Look through the entries below and count the lines that contain "down". Reply with that number only.

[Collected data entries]

*****

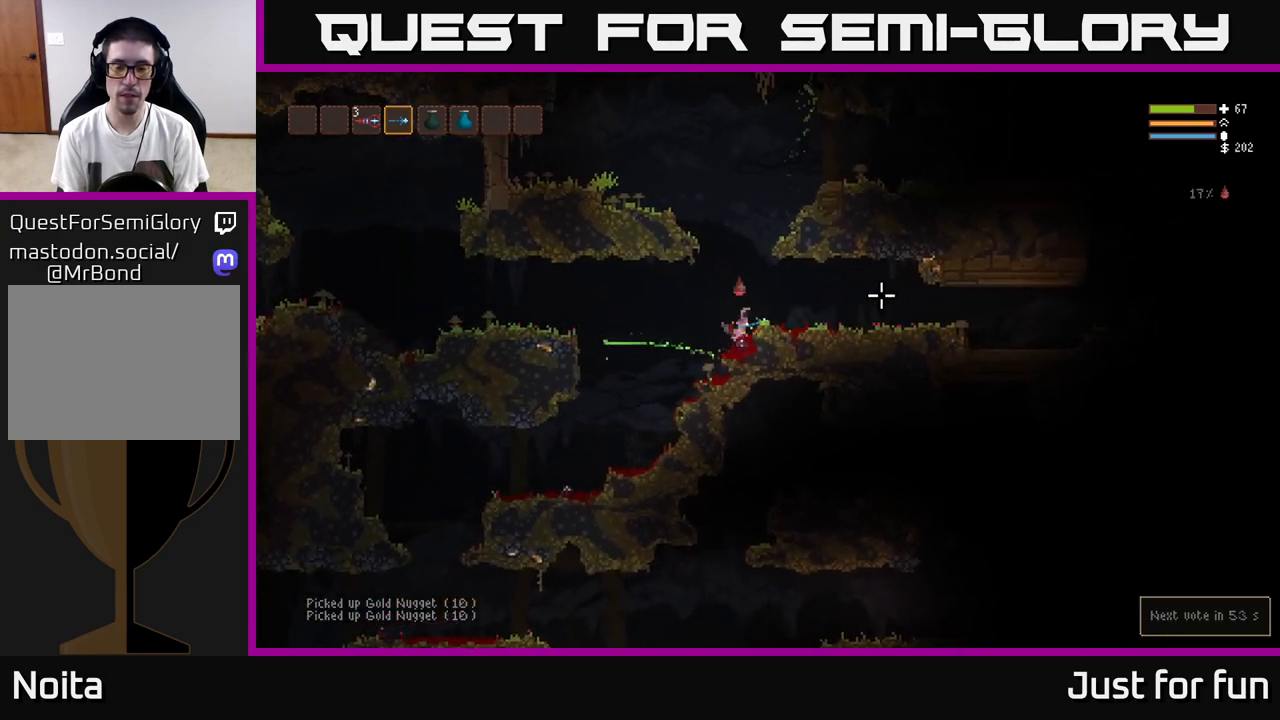
{"buttons": [], "left_stick": "right", "right_stick": "right", "events": [[133, "L2", "up"]]}
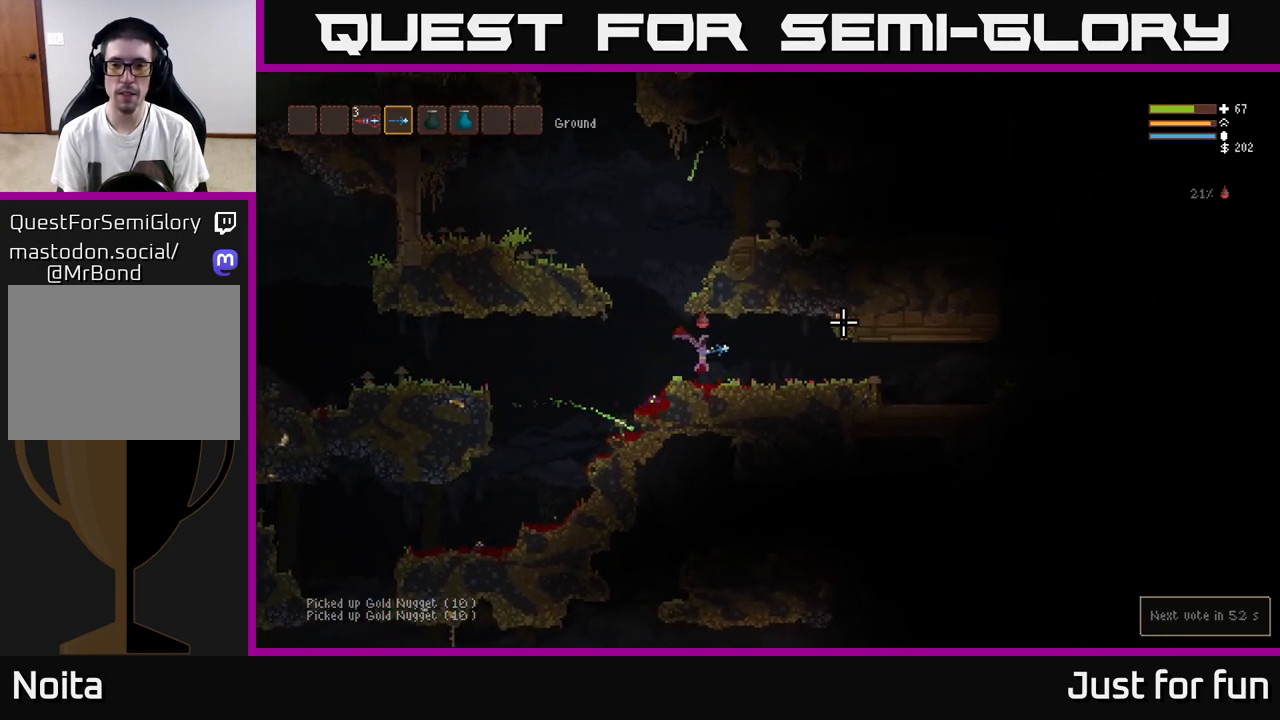
{"buttons": ["L2"], "left_stick": "right", "right_stick": "right", "events": [[450, "L2", "down"]]}
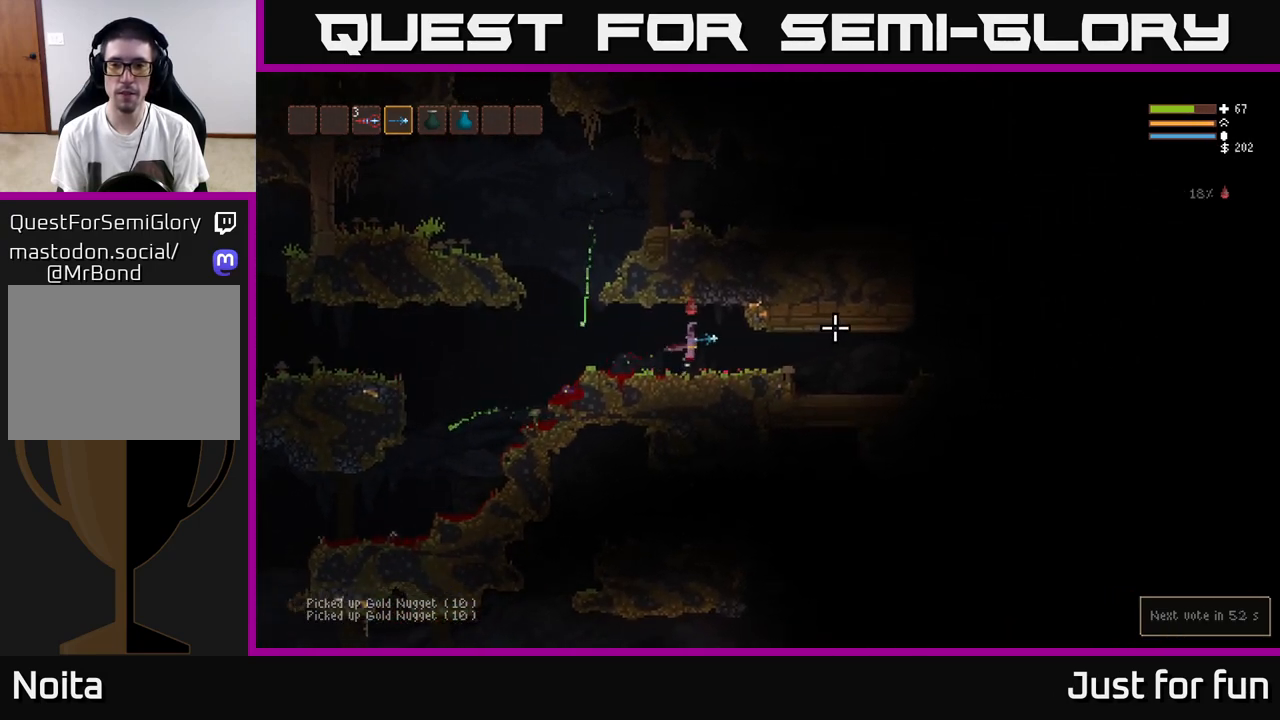
{"buttons": [], "left_stick": "right", "right_stick": "right", "events": [[17, "L2", "up"]]}
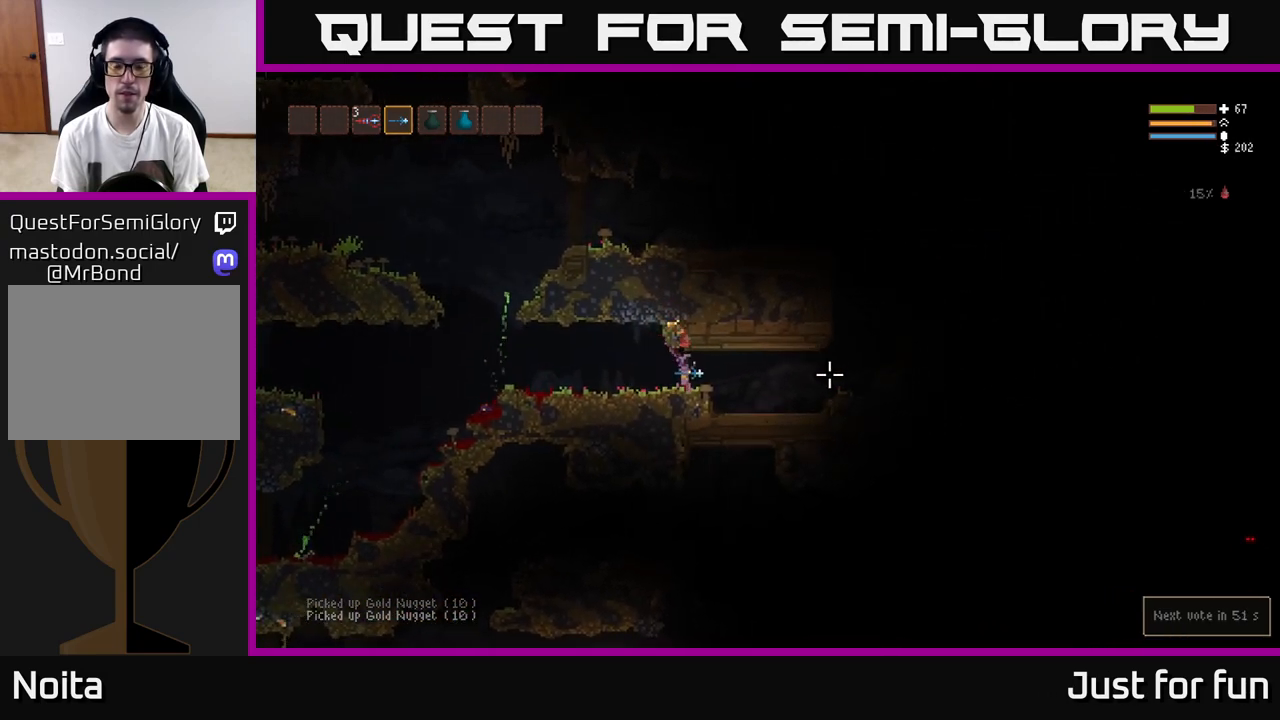
{"buttons": [], "left_stick": "right", "right_stick": "right", "events": [[83, "L2", "down"], [183, "L2", "up"]]}
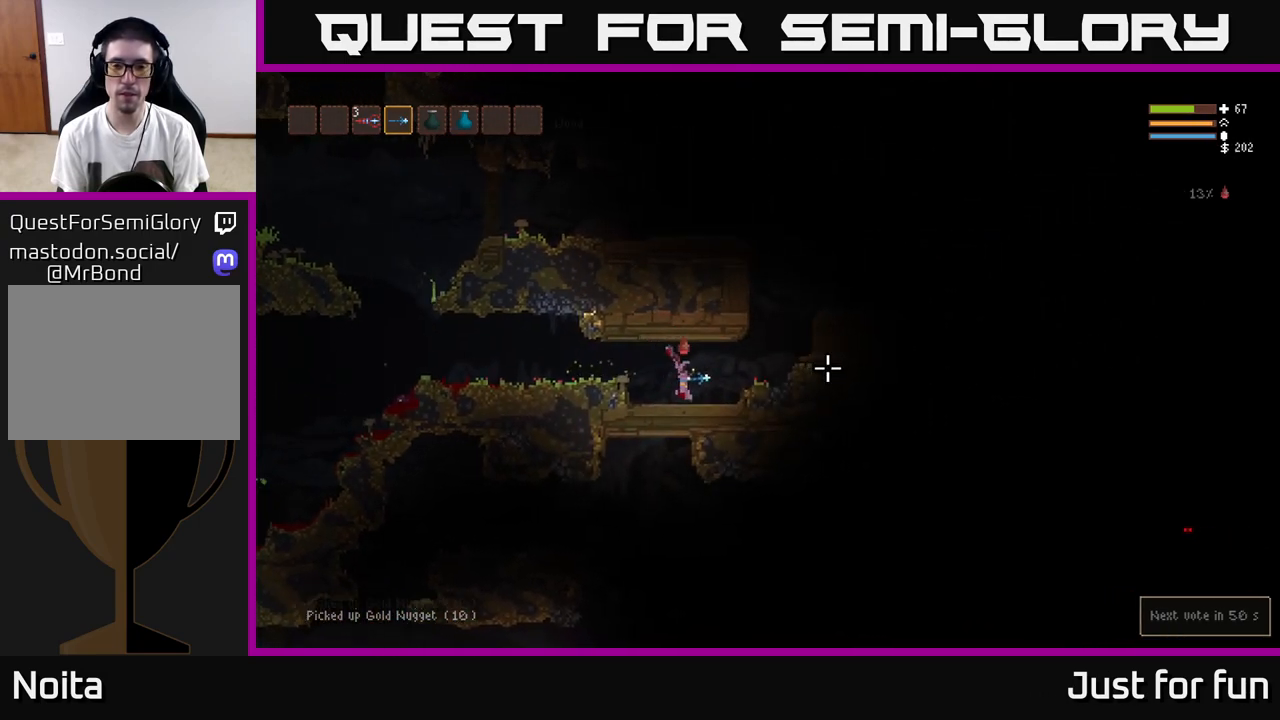
{"buttons": ["L2"], "left_stick": "right", "right_stick": "right", "events": [[133, "L2", "down"], [267, "L2", "up"], [367, "L2", "down"]]}
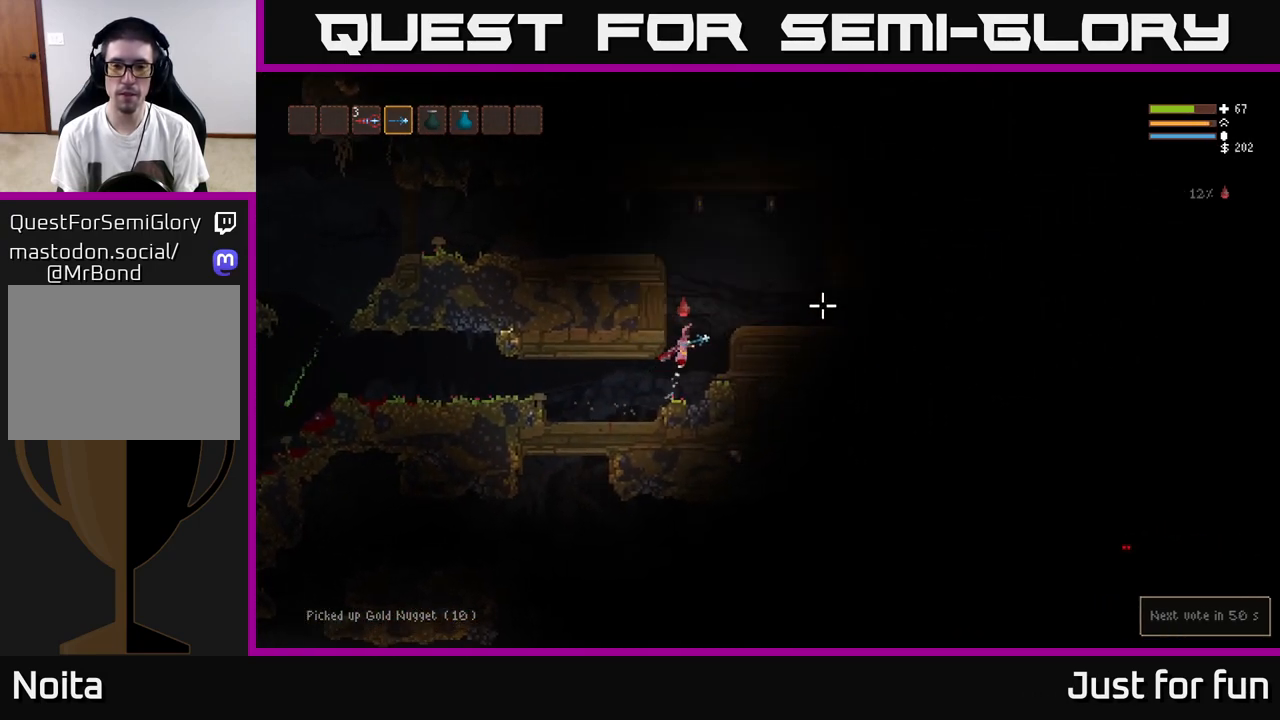
{"buttons": [], "left_stick": "right", "right_stick": "right", "events": [[233, "L2", "up"]]}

*****

- Answer below:
3